New York to Wal-Mart: Drop Dead
Manhattan, at least. They may not have given up yet on Queens or Staten Island, though towns in both boroughs have already roundly rejected the invader’s probes with intense union, community and political opposition.
Wal-Mart’s chief executive whined at a press conference yesterday, “I don’t care if we are ever here” and further sniveled that trying to get into the New York City market was so difficult that “I don’t think it’s worth the effort.”
Ah, the grapes are so sour today, aren’t they? What a sore loser. But we’re glad he feels that way, and our labor leaders and citizenry return the sentiment, in spades. We don’t care if you’re ever here, either.
Wal-Mart may be like a giant manna-from-heaven squirrel nut-stash to folks out in the boondocks, who would otherwise have to hitch up the mules and mosey forty miles or so to buy things. But for us? Not so much.
We don’t like their cheapo, tacky stuff. We don't like the way they come in like giant hoovering fishing trawlers and sweep away all the local shops and family stores.
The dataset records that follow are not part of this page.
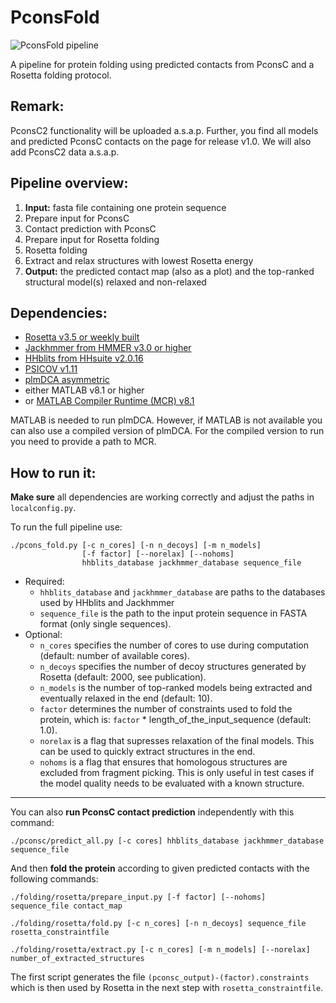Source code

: PconsFold
=========

![PconsFold pipeline](https://github.com/MMichel/pcons-fold/blob/master/pipeline_horiz.png?raw=true)

A pipeline for protein folding using predicted contacts from PconsC and a  Rosetta folding protocol.

## Remark:
PconsC2 functionality will be uploaded a.s.a.p.
Further, you find all models and predicted PconsC contacts on the page for release v1.0. We will also add PconsC2 data a.s.a.p.

## Pipeline overview:

1. __Input:__ fasta file containing one protein sequence
2. Prepare input for PconsC
3. Contact prediction with PconsC
4. Prepare input for Rosetta folding
5. Rosetta folding
6. Extract and relax structures with lowest Rosetta energy
7. __Output:__ the predicted contact map (also as a plot) and the top-ranked structural model(s) relaxed and non-relaxed


## Dependencies:

- [Rosetta v3.5 or weekly built](https://www.rosettacommons.org/software)
- [Jackhmmer from HMMER v3.0 or higher](http://hmmer.janelia.org/)
- [HHblits from HHsuite v2.0.16](http://toolkit.tuebingen.mpg.de/hhblits)
- [PSICOV v1.11](http://bioinfadmin.cs.ucl.ac.uk/downloads/PSICOV/)
- [plmDCA asymmetric](http://plmdca.csc.kth.se/)
- either MATLAB v8.1 or higher
- or [MATLAB Compiler Runtime (MCR) v8.1](http://www.mathworks.se/products/compiler/mcr/)

MATLAB is needed to run plmDCA. However, if MATLAB is not available you can also use a compiled version of plmDCA. For the compiled version to run you need to provide a path to MCR.


## How to run it:

__Make sure__ all dependencies are working correctly and adjust the paths in `localconfig.py`.

To run the full pipeline use:
```
./pcons_fold.py [-c n_cores] [-n n_decoys] [-m n_models]
                [-f factor] [--norelax] [--nohoms] 
                hhblits_database jackhmmer_database sequence_file
```
- Required:
  - `hhblits_database` and `jackhmmer_database` are paths to the databases used by HHblits and Jackhmmer
  - `sequence_file` is the path to the input protein sequence in FASTA format (only single sequences). 
- Optional:
  - `n_cores` specifies the number of cores to use during computation (default: number of available cores). 
  - `n_decoys` specifies  the number of decoy structures generated by Rosetta (default: 2000, see publication). 
  - `n_models` is the number of top-ranked models being extracted and eventually relaxed in the end (default: 10).
  - `factor` determines the number of constraints used to fold the protein, which is: `factor` * length_of_the_input_sequence (default: 1.0). 
  - `norelax` is a flag that supresses relaxation of the final models. This can be used to quickly extract structures in the end. 
  - `nohoms` is a flag that ensures that homologous structures are excluded from fragment picking. This is only useful in test cases if the model quality needs to be evaluated with a known structure.


---


You can also __run PconsC contact prediction__ independently with this command:
```
./pconsc/predict_all.py [-c cores] hhblits_database jackhmmer_database sequence_file
```


And then __fold the protein__ according to given predicted contacts with the following commands:
``` 
./folding/rosetta/prepare_input.py [-f factor] [--nohoms] sequence_file contact_map 

./folding/rosetta/fold.py [-c n_cores] [-n n_decoys] sequence_file rosetta_constraintfile

./folding/rosetta/extract.py [-c n_cores] [-m n_models] [--norelax] number_of_extracted_structures
```

The first script generates the file `(pconsc_output)-(factor).constraints` which is then used by Rosetta in the next step with `rosetta_constraintfile`.

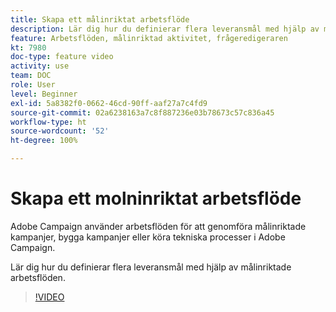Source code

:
 ```yaml
---
title: Skapa ett målinriktat arbetsflöde
description: Lär dig hur du definierar flera leveransmål med hjälp av målinriktade arbetsflöden.
feature: Arbetsflöden, målinriktad aktivitet, frågeredigeraren
kt: 7980
doc-type: feature video
activity: use
team: DOC
role: User
level: Beginner
exl-id: 5a8382f0-0662-46cd-90ff-aaf27a7c4fd9
source-git-commit: 02a6238163a7c8f887236e03b78673c57c836a45
workflow-type: ht
source-wordcount: '52'
ht-degree: 100%

---
```


# Skapa ett molninriktat arbetsflöde

Adobe Campaign använder arbetsflöden för att genomföra målinriktade kampanjer, bygga kampanjer eller köra tekniska processer i Adobe Campaign.

Lär dig hur du definierar flera leveransmål med hjälp av målinriktade arbetsflöden.

>[!VIDEO](https://video.tv.adobe.com/v/25605?quality=12)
And we really don’t like the nasty labor practices that make their low prices possible: serf pay, locking people in, taking advantage of illegals, skimpy benefits. Thank heaven we have strong unions and solid local politicians who can keep the big bully out.
Wal-Mart Head Boy’s Parthian shot, or bleat: “You have people who are just better than us and don’t want a Wal-Mart in their community.”
Well, yes, frankly, we ARE better than you. And also yes, we don’t want you here stinking up the streets—or blocking them with the humongous delivery trucks and parking acreage wastelands that attend upon your gasworks. So take your dowdy clothes and uninspired household goods and medieval labor practices and keep them far, far from the borders of our land.
You’re just not good enough for us. And you can't make it here.